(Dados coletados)

* * *

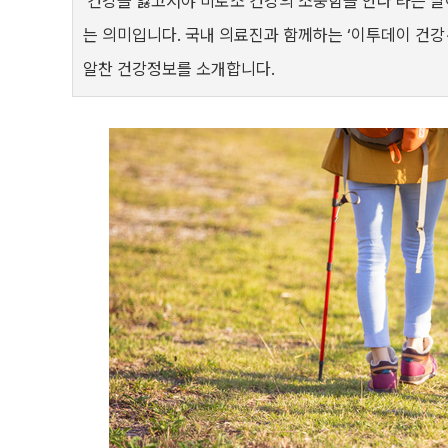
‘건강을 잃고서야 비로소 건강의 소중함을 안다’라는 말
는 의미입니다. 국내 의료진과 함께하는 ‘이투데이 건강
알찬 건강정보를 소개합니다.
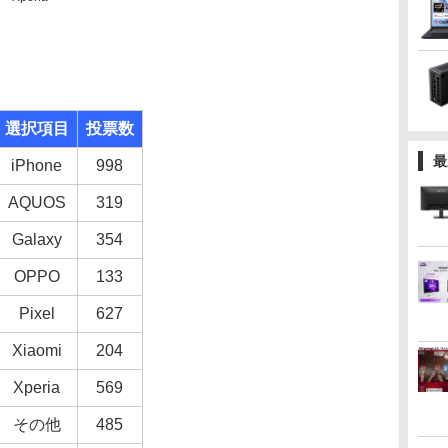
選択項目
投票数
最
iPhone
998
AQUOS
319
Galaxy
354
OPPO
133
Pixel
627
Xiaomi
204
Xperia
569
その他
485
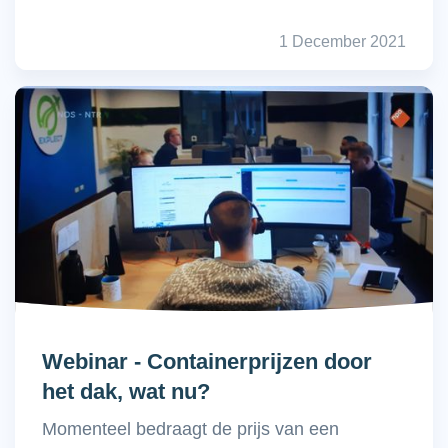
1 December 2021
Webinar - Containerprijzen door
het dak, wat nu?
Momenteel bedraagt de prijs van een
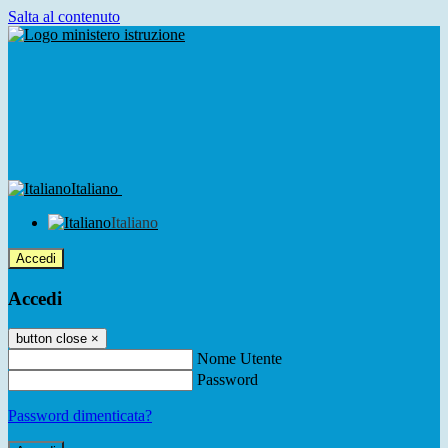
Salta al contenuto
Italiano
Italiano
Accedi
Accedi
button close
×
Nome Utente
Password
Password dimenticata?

* * *

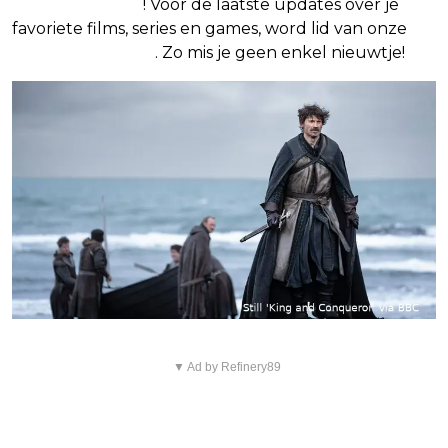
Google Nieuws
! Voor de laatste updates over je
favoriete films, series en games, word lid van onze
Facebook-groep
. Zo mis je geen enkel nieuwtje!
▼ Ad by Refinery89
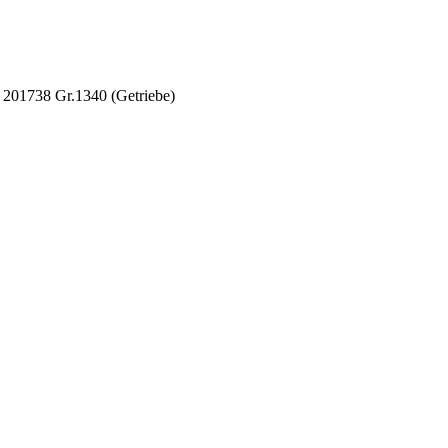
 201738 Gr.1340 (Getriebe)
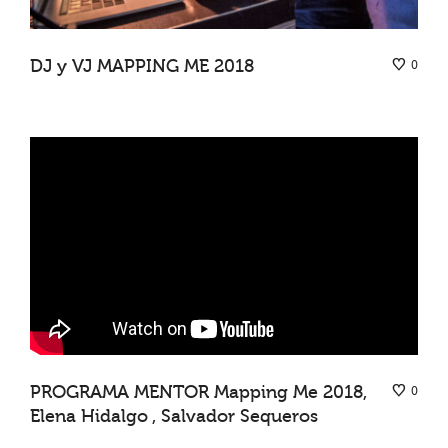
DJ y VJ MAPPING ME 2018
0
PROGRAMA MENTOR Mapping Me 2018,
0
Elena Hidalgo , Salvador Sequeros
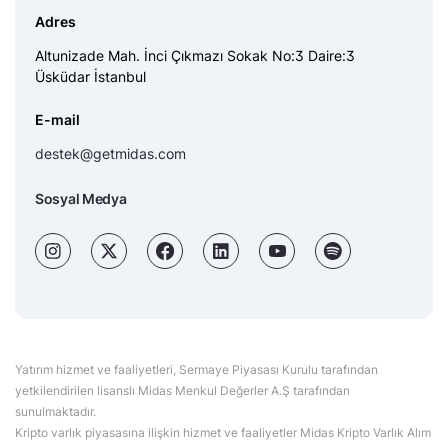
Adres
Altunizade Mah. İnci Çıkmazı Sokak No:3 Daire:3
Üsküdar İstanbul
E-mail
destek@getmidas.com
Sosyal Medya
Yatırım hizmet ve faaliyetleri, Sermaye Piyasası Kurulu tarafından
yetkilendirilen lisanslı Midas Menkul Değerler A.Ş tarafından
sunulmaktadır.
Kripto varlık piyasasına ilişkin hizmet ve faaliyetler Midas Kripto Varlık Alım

* * *

▸ **O que fazer**
Transcreva sem mudar nada as linhas dos registros acima, começando na linha que contém "소중함을 안다’라는 말" e terminando na linha que contém "Momenteel bedraagt de prijs van een", com as duas incluídas. Não coloque as imagens na resposta.

▸ **Sua resposta**
‘건강을 잃고서야 비로소 건강의 소중함을 안다’라는 말
는 의미입니다. 국내 의료진과 함께하는 ‘이투데이 건강
알찬 건강정보를 소개합니다.
選択項目
投票数
最
iPhone
998
AQUOS
319
Galaxy
354
OPPO
133
Pixel
627
Xiaomi
204
Xperia
569
その他
485
1 December 2021
Webinar - Containerprijzen door
het dak, wat nu?
Momenteel bedraagt de prijs van een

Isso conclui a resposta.